The letter was dated the week before. It read:

"Dear Ruth:

"I'm leaving Freeport tonight. I'm going to Europe—to volunteer my services as a doctor. Parker, whom I knew well at Hopkins, is right in the midst of it. He can work me in. And the need for doctors is going to go on for some time, I fancy; it won't end with the war.

"I'm happy in this decision, Ruth, and I know you'll be glad for me. It was your letter that got me—made me see myself and hate myself, made me know that I had to 'come out of it.' And then this idea came to me, and I wish I could tell you how different everything seemed as soon as I saw some reason for my existence. I'm ashamed of myself for not having seen it this way before. As if this were any time for a man who's had my training to sit around moping!

"Life is bigger than just ourselves. And isn't it curious how seeing that brings us back to ourselves?

"I'll enclose Parker's address. You can reach me in care of him. I want to hear from you.

"I can hardly wait to get there!

"Deane."


She managed to read the letter through with eyes only a little dimmed. But by the time she got to Parker's address she could not make it out. "I knew it!" she kept saying to herself triumphantly.

Deane had been too big not to save himself. Absorbed in thoughts of him she did not notice the country through which they were passing. She was startled by a jolt of the train, by the conductor saying, "Freeport!"

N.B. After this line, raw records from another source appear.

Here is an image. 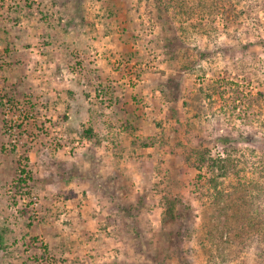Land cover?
<instances>
[{"label": "rangeland", "instance_id": "1", "mask_svg": "<svg viewBox=\"0 0 264 264\" xmlns=\"http://www.w3.org/2000/svg\"><path fill=\"white\" fill-rule=\"evenodd\" d=\"M226 154L264 222V0H0V264H264L206 233Z\"/></svg>", "mask_w": 264, "mask_h": 264}, {"label": "trees", "instance_id": "2", "mask_svg": "<svg viewBox=\"0 0 264 264\" xmlns=\"http://www.w3.org/2000/svg\"><path fill=\"white\" fill-rule=\"evenodd\" d=\"M219 140L224 143L228 139L221 137ZM201 162L208 168L211 189L214 191L208 211L205 213L206 233L211 242L218 247L228 246L232 250L240 248L243 239L247 240L264 225L262 219L252 214L256 209L255 198L250 194V190L239 183L233 185L231 189L225 188V180L238 174L237 164L230 154L203 156ZM22 170L26 171L25 168ZM180 207L182 209L176 210V204L172 202L170 211L174 212V217L187 222L192 216L191 209L187 205Z\"/></svg>", "mask_w": 264, "mask_h": 264}]
</instances>
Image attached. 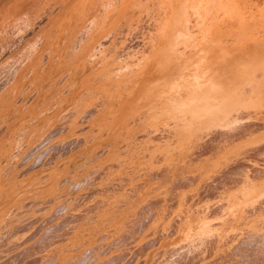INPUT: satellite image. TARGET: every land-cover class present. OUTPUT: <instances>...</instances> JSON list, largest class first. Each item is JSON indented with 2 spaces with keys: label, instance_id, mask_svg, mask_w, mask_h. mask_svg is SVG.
<instances>
[{
  "label": "bare ground",
  "instance_id": "6f19581e",
  "mask_svg": "<svg viewBox=\"0 0 264 264\" xmlns=\"http://www.w3.org/2000/svg\"><path fill=\"white\" fill-rule=\"evenodd\" d=\"M0 264H264V0H0Z\"/></svg>",
  "mask_w": 264,
  "mask_h": 264
}]
</instances>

For several minutes the train waited there. She sat motionless through that time, Deane Franklin's letter clasped tight in her hand. Freeport! It claimed her:—what had been, what was behind her; those dead who lived in her, her own past that lived in her. Freeport.... It laid strong hold on her. She was held there in what had been. And then a great thing happened. The train jolted again—moved. It was moving—moving on. She was moving—moving on. And she knew then beyond the power of anyone's disapproval to break down that it was right she move on. She had a feeling of the whole flow of her life—and it was still moving—moving on. And because she felt she was moving on that sense of failure slipped from her. In secret she had been fighting that all along. Now she knew that love had not failed because love had transpired into life. What she had paid the great price for was not hers to the end. But what it had made of her was hers! Love could not fail if it left one richer than it had found one. Love had not failed—nothing had failed—and life was wonderful, limitless, a great adventure for which one must have great courage, glad faith. Let come what would come!—she was moving on.